The giants of spring bulb colour are giving way to their smaller cousins that actually repeat their performance year after year and leave a very soft footprint of dying and unsightly foliage.
Yes, the big tulips, narcissus and hyacinths provide a great splash of colour and are important in the right locations but minor bulbs offer us a subtle accompaniment to so many other spring plants and can make our gardens truly spectacular.
Snowdrops and crocuses are old-fashioned favourites that perennialize readily almost anywhere in the garden to create an ever-expanding display each year. The tiny yellow buttercup-like winter aconite (Eranthis cilicica) is one bulb that sneaks ahead to bloom even before snowdrops. Its touch of yellow is a true delight during the cold gray months of January and February. It multiplies nicely among ground covers but looks particularly pretty together with dark ajugas, like ‘Black Scallop’, dark foliaged thymes and compact, almost-black heucheras.
In recent years, more varieties of grape hyacinths (muscari) have been reintroduced into the marketplace than perhaps any other bulb. Blue is a refreshing contrast colour for so many other plants and bulbs, especially those with golden or red foliage.
There are some recent innovations that I think are truly spectacular. Muscari ‘Mt. Hood’ has clear blue flowers capped with snowy white tops. Planted in clusters, they look sensational, as does M. neglectum with its dark blue flowers rimmed in white. If you love a little perfume, the first yellow variety, M. ‘Golden Fragrance’, is quite an attention-getter.
These are all long-blooming, mid-season varieties. There are also some quite pleasing later varieties. Muscari ‘Plumosum’ is a large, unique blue flowered variety and M. comosum is a lavender coloured wispy variety that is so late it blooms with the alliums. Muscari ‘Valerie Finnis’ is a lovely soft blue that lifts any combination. All muscari need to be planted in groupings for the best effect and they look great underplanted around dwarf forsythia and corylopsis (known as buttercup winter hazel).
We love scillas in our gardens simply because they bloom in May when most other bulbs are finished, providing a refreshing lift. The blues are nice but I must admit that the white and pink Scilla campanulatas are fabulous. The pink, in particular, adds a new and important colour to our gardens. They multiply well too and yes, they even have a perfume.
So many folks who ask for old-fashioned English bluebells are not quite sure what to request in terms of getting the right bulb. Well, Scilla nutans is the true English bluebell that thrives best in light shade and blooms over a long period of time.
One personal favourite is the little bulb puschkinia. These tiny pure white bulbs produce pin-striped blue flowers and are incredibly bright and cheery in March landscapes. They look great with miniature yellow daffodils or dwarf red tulips and they bloom a long while. From a distance, they look like soft blue clumps that add charm to any border or rockery.

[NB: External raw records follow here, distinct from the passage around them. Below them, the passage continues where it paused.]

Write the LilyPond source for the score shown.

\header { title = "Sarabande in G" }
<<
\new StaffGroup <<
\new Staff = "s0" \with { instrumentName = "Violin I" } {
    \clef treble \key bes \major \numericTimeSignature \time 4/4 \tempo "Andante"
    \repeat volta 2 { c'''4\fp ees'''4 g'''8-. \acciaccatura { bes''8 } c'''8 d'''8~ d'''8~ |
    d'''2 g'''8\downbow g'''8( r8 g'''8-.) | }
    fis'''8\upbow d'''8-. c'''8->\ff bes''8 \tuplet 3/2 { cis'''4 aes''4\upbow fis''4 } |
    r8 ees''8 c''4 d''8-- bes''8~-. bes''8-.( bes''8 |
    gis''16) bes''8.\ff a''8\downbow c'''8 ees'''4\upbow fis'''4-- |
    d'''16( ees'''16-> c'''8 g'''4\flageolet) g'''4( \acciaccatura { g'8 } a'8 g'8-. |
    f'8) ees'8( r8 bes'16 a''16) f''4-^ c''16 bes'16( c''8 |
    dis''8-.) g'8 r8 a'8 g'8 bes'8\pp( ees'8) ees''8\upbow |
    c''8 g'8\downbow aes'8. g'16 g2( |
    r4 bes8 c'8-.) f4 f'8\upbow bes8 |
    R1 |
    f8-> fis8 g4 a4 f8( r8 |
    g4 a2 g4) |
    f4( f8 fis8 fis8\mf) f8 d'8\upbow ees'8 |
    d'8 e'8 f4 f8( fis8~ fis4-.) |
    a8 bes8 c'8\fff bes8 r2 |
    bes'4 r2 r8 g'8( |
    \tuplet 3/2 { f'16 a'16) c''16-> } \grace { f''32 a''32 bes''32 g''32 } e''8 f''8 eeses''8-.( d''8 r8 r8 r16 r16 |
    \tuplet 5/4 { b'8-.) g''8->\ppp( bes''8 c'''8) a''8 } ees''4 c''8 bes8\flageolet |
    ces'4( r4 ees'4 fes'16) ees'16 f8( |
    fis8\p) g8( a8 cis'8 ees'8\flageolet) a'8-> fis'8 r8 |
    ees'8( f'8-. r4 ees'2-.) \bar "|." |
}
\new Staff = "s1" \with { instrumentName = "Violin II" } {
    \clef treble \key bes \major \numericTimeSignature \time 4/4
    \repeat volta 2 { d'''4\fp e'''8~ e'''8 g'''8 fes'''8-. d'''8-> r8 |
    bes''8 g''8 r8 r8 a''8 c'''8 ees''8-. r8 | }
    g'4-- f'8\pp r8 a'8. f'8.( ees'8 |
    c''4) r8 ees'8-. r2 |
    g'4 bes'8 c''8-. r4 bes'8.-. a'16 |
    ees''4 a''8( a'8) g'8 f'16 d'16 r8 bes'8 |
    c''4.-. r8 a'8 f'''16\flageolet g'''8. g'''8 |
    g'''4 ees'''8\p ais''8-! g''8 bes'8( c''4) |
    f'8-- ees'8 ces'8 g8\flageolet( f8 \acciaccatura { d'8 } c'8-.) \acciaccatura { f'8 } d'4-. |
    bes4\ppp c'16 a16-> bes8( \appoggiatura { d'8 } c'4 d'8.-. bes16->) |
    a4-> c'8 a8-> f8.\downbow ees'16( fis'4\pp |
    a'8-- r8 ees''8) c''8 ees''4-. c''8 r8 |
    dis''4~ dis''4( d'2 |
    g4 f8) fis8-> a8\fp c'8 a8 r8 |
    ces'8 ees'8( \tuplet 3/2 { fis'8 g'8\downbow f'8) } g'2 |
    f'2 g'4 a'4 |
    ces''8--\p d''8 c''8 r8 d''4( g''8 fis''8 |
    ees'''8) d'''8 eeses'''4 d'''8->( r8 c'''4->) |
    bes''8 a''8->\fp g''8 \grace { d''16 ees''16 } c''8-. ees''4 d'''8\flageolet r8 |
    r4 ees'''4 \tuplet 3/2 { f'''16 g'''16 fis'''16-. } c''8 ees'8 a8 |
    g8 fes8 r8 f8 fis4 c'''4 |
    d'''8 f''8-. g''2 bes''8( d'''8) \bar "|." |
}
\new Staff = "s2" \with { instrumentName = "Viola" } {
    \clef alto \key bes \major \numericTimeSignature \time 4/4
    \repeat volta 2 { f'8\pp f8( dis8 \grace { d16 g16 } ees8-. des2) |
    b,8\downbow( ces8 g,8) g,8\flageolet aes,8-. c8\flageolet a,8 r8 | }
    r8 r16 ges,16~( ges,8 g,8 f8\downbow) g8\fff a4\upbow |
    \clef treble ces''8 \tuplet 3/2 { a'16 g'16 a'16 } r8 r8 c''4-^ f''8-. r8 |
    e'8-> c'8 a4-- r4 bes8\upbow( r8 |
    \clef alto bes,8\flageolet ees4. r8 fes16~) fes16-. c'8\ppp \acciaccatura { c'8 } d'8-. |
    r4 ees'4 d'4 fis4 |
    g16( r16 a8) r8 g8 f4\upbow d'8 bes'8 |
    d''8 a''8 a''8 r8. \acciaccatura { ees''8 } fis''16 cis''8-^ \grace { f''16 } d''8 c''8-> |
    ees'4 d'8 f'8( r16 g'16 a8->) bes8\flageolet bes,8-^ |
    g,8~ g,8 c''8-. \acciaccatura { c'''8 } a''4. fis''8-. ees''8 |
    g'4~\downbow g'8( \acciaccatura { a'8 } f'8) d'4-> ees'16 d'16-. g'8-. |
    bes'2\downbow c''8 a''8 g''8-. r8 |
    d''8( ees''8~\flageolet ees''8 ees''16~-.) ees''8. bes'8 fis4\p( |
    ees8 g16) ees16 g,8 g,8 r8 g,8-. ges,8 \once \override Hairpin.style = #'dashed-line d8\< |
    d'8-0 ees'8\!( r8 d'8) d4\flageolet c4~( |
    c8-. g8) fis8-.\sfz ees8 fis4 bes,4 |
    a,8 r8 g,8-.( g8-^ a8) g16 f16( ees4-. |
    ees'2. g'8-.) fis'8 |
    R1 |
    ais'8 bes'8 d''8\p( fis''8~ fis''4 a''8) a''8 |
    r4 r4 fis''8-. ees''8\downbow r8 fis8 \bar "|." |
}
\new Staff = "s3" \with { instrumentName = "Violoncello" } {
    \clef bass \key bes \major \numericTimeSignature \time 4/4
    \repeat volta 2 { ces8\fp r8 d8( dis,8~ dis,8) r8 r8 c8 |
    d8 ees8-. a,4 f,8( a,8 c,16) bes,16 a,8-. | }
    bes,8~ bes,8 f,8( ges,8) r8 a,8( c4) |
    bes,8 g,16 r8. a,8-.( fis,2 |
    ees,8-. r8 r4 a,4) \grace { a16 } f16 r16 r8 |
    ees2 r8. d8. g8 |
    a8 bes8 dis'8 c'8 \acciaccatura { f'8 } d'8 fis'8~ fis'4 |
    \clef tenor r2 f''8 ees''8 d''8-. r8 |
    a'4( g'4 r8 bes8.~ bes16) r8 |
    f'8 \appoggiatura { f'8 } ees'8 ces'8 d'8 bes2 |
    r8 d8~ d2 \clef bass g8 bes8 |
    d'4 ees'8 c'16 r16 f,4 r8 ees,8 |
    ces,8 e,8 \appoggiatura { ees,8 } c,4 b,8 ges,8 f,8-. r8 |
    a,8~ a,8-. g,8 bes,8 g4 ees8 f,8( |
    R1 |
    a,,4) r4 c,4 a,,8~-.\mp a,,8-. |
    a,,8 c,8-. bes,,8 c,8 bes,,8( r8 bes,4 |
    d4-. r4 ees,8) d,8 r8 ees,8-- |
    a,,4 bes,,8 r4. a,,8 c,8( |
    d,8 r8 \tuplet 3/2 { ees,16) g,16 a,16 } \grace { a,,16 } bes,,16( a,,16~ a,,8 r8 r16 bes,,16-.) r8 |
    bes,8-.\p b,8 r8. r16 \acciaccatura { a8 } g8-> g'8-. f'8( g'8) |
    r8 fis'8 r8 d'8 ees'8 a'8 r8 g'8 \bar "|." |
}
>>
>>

Alliums are such a treat in June and July gardens, adding another fresh look as summer annuals get settled in. There are so many varieties but the yellow Allium moly luteum, the bell-like pink and fragrant A. bulgarium and A. ‘Drumstick’ (A. sphaerocephalum) are my favourite tiny flowered varieties. Allium schubertii and A. christophii are sheer wonders for their intricately woven flower heads that last for weeks. A little showing off is okay and no June garden should be without a few of the big guys like A. giganteum and the even larger A. ‘Globemaster’.
They look magnificent blooming among variegated grasses like Miscanthus ‘Variegatus’ and Phalaris ‘Fersey’s Form’. They will also draw the most admiring comments about your garden.
I’m very fond of the mini daffodil ‘Golden Bells’ which is about the bulb size of a crocus and produces three to four flowers per bulb. It’s a ‘must have’.
Treat these bulbs as perennials and coordinate them well for a display next spring that will only get better year after year.